## Dataset content:
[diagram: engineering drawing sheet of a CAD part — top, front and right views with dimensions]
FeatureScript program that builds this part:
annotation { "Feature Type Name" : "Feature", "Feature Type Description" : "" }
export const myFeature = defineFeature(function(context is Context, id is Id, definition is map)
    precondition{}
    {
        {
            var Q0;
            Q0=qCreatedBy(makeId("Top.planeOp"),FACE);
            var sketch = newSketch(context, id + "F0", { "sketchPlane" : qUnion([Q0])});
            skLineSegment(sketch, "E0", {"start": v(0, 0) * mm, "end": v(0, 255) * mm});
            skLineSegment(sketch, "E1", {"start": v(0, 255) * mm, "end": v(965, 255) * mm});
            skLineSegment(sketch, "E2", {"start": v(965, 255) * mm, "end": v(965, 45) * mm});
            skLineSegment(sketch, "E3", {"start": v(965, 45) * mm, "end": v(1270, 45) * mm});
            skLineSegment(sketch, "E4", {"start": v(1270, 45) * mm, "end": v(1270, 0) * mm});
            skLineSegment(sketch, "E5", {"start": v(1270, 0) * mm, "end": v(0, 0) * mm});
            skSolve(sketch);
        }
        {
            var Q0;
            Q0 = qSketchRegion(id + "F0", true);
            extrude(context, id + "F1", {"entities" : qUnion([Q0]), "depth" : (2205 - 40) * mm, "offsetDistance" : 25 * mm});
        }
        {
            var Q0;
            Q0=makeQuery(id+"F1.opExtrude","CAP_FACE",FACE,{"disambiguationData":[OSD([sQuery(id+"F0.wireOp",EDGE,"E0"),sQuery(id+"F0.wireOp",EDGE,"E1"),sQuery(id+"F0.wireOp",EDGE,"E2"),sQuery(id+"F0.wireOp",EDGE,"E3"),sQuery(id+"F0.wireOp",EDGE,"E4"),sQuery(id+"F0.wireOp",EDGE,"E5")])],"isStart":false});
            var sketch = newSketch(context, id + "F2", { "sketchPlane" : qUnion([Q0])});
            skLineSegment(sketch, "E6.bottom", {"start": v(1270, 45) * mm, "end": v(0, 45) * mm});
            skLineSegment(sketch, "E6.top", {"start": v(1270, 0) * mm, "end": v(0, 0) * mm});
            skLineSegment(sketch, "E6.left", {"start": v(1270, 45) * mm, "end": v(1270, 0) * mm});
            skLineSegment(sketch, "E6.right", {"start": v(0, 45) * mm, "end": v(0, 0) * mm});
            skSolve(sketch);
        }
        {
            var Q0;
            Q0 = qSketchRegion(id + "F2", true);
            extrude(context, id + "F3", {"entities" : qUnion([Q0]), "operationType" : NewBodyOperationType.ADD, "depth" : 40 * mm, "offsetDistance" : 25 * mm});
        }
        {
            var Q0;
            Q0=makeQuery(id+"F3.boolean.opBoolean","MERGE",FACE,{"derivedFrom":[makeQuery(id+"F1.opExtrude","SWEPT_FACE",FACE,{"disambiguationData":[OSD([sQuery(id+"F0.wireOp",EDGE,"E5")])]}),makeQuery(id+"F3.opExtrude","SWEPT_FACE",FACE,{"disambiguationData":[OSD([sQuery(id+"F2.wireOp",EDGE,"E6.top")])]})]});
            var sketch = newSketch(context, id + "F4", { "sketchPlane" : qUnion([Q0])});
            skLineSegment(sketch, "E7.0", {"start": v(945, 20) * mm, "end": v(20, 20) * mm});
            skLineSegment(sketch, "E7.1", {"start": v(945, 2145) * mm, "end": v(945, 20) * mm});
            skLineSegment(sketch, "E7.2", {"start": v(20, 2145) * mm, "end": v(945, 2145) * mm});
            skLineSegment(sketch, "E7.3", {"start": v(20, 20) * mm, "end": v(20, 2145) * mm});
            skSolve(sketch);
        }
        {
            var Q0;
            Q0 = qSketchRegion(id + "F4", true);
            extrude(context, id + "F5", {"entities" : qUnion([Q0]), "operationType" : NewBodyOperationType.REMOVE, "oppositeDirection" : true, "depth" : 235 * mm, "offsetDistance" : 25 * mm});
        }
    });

## The exercise:
Print these lines again without changing anything in them.

## Expected answer:
[diagram: engineering drawing sheet of a CAD part — top, front and right views with dimensions]
FeatureScript program that builds this part:
annotation { "Feature Type Name" : "Feature", "Feature Type Description" : "" }
export const myFeature = defineFeature(function(context is Context, id is Id, definition is map)
    precondition{}
    {
        {
            var Q0;
            Q0=qCreatedBy(makeId("Top.planeOp"),FACE);
            var sketch = newSketch(context, id + "F0", { "sketchPlane" : qUnion([Q0])});
            skLineSegment(sketch, "E0", {"start": v(0, 0) * mm, "end": v(0, 255) * mm});
            skLineSegment(sketch, "E1", {"start": v(0, 255) * mm, "end": v(965, 255) * mm});
            skLineSegment(sketch, "E2", {"start": v(965, 255) * mm, "end": v(965, 45) * mm});
            skLineSegment(sketch, "E3", {"start": v(965, 45) * mm, "end": v(1270, 45) * mm});
            skLineSegment(sketch, "E4", {"start": v(1270, 45) * mm, "end": v(1270, 0) * mm});
            skLineSegment(sketch, "E5", {"start": v(1270, 0) * mm, "end": v(0, 0) * mm});
            skSolve(sketch);
        }
        {
            var Q0;
            Q0 = qSketchRegion(id + "F0", true);
            extrude(context, id + "F1", {"entities" : qUnion([Q0]), "depth" : (2205 - 40) * mm, "offsetDistance" : 25 * mm});
        }
        {
            var Q0;
            Q0=makeQuery(id+"F1.opExtrude","CAP_FACE",FACE,{"disambiguationData":[OSD([sQuery(id+"F0.wireOp",EDGE,"E0"),sQuery(id+"F0.wireOp",EDGE,"E1"),sQuery(id+"F0.wireOp",EDGE,"E2"),sQuery(id+"F0.wireOp",EDGE,"E3"),sQuery(id+"F0.wireOp",EDGE,"E4"),sQuery(id+"F0.wireOp",EDGE,"E5")])],"isStart":false});
            var sketch = newSketch(context, id + "F2", { "sketchPlane" : qUnion([Q0])});
            skLineSegment(sketch, "E6.bottom", {"start": v(1270, 45) * mm, "end": v(0, 45) * mm});
            skLineSegment(sketch, "E6.top", {"start": v(1270, 0) * mm, "end": v(0, 0) * mm});
            skLineSegment(sketch, "E6.left", {"start": v(1270, 45) * mm, "end": v(1270, 0) * mm});
            skLineSegment(sketch, "E6.right", {"start": v(0, 45) * mm, "end": v(0, 0) * mm});
            skSolve(sketch);
        }
        {
            var Q0;
            Q0 = qSketchRegion(id + "F2", true);
            extrude(context, id + "F3", {"entities" : qUnion([Q0]), "operationType" : NewBodyOperationType.ADD, "depth" : 40 * mm, "offsetDistance" : 25 * mm});
        }
        {
            var Q0;
            Q0=makeQuery(id+"F3.boolean.opBoolean","MERGE",FACE,{"derivedFrom":[makeQuery(id+"F1.opExtrude","SWEPT_FACE",FACE,{"disambiguationData":[OSD([sQuery(id+"F0.wireOp",EDGE,"E5")])]}),makeQuery(id+"F3.opExtrude","SWEPT_FACE",FACE,{"disambiguationData":[OSD([sQuery(id+"F2.wireOp",EDGE,"E6.top")])]})]});
            var sketch = newSketch(context, id + "F4", { "sketchPlane" : qUnion([Q0])});
            skLineSegment(sketch, "E7.0", {"start": v(945, 20) * mm, "end": v(20, 20) * mm});
            skLineSegment(sketch, "E7.1", {"start": v(945, 2145) * mm, "end": v(945, 20) * mm});
            skLineSegment(sketch, "E7.2", {"start": v(20, 2145) * mm, "end": v(945, 2145) * mm});
            skLineSegment(sketch, "E7.3", {"start": v(20, 20) * mm, "end": v(20, 2145) * mm});
            skSolve(sketch);
        }
        {
            var Q0;
            Q0 = qSketchRegion(id + "F4", true);
            extrude(context, id + "F5", {"entities" : qUnion([Q0]), "operationType" : NewBodyOperationType.REMOVE, "oppositeDirection" : true, "depth" : 235 * mm, "offsetDistance" : 25 * mm});
        }
    });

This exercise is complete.